It may be hard to believe, but until now, school districts in Colorado have never been required under law to publicly report detailed financial information at the school level.
On July 1, an attractive, easy-to-navigate website that provides detailed information about school finances went live, providing Coloradans with information of unprecedented quality and quantity about how their tax dollars are spent on education.
Colorado Succeeds played a significant role in passing the 2014 Student Success Act; which requires school-level financial transparency . Our goal was to ensure taxpayers, families, and school leaders have the tools they need to critically evaluate return on investment. We are pleased that the Financial Transparency for Colorado Schools website, managed by the Colorado Department of Education, does a generally good job of fulfilling that requirement.
As we have examined the website, however, we have found some limitations in the data and how it’s currently presented, undermining its usefulness and, we believe, undercutting the intent of the law.
Before we delve into the areas of improvement, let’s pause for a moment to celebrate the fact of its existence.
Until the 2014 law passed with bipartisan support, financial information was lumped together at the district level in ways that made it impossible to gain a clear picture of where dollars actually went, and hid valuable information about which investments were providing the biggest bang for the buck.
Under the Student Success Act, all district-run schools and public charter schools in Colorado must report financial and human resource information to the state using a standard “chart of accounts.” In theory, this helps ensure that “comparable data by program and school site” appears on the financial transparency website.
This requires that financial data on the state site include expenditures from every “major category” (ex: athletics, transportation) specified in the chart of accounts, and must drill down to the school level. The information on the state website must be “in a format that is readable by a layperson.”
All of this is significant because if properly presented, it allows families and community members to make apples-to-apples comparison of schools within districts and among districts.
The potential benefits to parents, communities, and taxpayers are significant, helping to measure their return on investment and target additional resources toward programs that are proving successful.

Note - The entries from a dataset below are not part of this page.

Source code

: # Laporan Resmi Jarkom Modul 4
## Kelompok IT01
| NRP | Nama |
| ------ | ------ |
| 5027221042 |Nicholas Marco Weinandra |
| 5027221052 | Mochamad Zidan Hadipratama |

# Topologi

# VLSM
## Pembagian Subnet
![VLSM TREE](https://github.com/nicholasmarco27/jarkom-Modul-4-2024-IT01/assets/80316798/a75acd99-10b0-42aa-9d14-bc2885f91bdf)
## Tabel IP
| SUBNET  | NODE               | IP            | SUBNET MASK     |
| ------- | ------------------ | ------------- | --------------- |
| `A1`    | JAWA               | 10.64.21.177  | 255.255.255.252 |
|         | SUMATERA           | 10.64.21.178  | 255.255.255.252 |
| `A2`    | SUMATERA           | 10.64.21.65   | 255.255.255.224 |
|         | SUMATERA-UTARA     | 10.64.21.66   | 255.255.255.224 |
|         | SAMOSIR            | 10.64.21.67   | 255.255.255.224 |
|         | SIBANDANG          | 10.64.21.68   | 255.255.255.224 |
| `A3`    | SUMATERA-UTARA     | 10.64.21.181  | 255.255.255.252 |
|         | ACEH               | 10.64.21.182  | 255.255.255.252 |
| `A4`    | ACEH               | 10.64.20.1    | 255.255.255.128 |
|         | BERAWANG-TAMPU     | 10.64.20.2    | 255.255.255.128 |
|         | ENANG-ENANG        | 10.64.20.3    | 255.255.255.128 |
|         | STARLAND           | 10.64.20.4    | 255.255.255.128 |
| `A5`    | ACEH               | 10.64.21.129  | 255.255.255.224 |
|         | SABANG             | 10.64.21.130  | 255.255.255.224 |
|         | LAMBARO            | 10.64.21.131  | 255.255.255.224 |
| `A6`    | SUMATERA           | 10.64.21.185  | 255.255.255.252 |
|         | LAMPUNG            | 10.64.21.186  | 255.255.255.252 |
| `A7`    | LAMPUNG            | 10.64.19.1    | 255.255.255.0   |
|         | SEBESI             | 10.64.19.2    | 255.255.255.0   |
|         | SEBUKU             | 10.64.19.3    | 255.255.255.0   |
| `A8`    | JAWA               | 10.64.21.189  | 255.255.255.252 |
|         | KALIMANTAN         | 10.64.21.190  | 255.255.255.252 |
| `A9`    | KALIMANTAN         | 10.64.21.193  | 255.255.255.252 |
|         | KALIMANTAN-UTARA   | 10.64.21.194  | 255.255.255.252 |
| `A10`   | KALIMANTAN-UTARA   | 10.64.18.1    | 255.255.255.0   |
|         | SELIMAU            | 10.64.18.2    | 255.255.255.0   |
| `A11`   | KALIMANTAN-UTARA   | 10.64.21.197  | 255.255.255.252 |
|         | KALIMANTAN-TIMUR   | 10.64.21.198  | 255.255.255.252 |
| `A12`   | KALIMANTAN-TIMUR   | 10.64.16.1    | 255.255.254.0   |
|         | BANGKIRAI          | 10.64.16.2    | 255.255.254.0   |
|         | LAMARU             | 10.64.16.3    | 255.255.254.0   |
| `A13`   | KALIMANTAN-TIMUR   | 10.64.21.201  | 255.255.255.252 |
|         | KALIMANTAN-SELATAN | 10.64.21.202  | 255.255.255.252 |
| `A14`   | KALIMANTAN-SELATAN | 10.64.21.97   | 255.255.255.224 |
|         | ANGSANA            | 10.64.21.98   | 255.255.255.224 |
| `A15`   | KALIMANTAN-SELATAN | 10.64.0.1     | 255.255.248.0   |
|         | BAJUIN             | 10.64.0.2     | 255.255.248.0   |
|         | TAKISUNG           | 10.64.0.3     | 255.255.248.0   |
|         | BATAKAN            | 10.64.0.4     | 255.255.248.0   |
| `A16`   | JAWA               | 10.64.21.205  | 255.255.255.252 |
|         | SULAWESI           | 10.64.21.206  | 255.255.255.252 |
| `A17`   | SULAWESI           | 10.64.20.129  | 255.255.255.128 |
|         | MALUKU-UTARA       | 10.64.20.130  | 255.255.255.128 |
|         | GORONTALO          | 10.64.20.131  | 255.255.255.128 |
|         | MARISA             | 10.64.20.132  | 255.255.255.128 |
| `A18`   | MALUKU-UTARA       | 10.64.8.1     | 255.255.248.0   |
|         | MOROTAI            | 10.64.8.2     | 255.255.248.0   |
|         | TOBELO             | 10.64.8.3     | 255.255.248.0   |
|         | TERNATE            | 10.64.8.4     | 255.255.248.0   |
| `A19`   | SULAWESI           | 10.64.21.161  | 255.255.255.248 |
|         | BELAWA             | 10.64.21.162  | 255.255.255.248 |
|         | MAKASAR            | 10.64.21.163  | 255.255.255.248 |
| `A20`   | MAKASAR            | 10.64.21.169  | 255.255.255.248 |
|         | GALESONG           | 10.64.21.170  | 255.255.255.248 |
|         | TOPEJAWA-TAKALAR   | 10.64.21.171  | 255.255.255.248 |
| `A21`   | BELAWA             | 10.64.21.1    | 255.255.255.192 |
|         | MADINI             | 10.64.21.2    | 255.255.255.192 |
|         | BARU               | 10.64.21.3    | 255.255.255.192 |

In its first iteration, the website interface is user-friendly, easy to navigate, and includes a helpful sorting function so that visitors can compare up to four schools at one time. It includes salary and benefit expenditures by job category, shedding light on important costs associated with school personnel.

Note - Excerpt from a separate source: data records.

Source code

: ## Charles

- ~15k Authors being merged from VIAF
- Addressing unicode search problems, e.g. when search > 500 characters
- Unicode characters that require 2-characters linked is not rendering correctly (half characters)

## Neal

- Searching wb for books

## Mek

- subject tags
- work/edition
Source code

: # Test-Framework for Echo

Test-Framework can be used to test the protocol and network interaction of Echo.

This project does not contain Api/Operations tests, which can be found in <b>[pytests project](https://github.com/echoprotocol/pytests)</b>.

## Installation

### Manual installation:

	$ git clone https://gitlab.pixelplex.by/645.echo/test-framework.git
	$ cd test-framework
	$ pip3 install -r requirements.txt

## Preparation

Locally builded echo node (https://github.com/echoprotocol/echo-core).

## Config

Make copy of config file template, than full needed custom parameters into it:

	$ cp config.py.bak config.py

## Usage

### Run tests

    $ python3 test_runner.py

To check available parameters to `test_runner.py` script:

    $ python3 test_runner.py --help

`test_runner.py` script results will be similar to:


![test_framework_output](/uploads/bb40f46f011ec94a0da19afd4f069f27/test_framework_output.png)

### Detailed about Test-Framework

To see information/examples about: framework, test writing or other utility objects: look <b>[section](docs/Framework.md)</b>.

But this first version of the site contains areas that limit its usefulness and reduce the likelihood of it serving as a template that could be replicated elsewhere.
First, despite the requirement that spending in every major category must be reported at the school level, some districts have chosen not to assign expenditures for categories such as transportation, athletics, centralized services, and food service operations to their individual schools.
A second, related issue is that because certain school districts decided to account for some expenditures only at the centralized level, district per-pupil spending figures are much higher than those figures for individual schools. This could easily confuse Coloradans using the website.
Third, even within districts, individual school reporting is inconsistent. This again creates confusion and distorts true spending levels and allocation.
If Coloradans using the financial transparency website cannot make apple-to-apple comparisons, this tool, which has such great potential to help school leaders identify and implement best practices from other high-performing schools, becomes far less useful.
Finally, the site has no data on school performance. While not a requirement, CDE missed a golden opportunity here to link district and school performance data to financial transparency information. That linkage could produce helpful revelations about how performance and spending do or don’t relate to one another. What’s more, there are districts and schools statewide that are seeing tremendous results while operating with less. We should be able to identify those outliers and share the secrets to their success widely.
We look forward to working with CDE to get these improvements in place in a timely fashion. A new Legislative Interim Committee on School Finance recently began meeting to take a fresh look at Colorado’s arcane and confusing school funding system.
A truly robust and consistent financial transparency website would be a useful tool as the committee immerses itself in this complex task.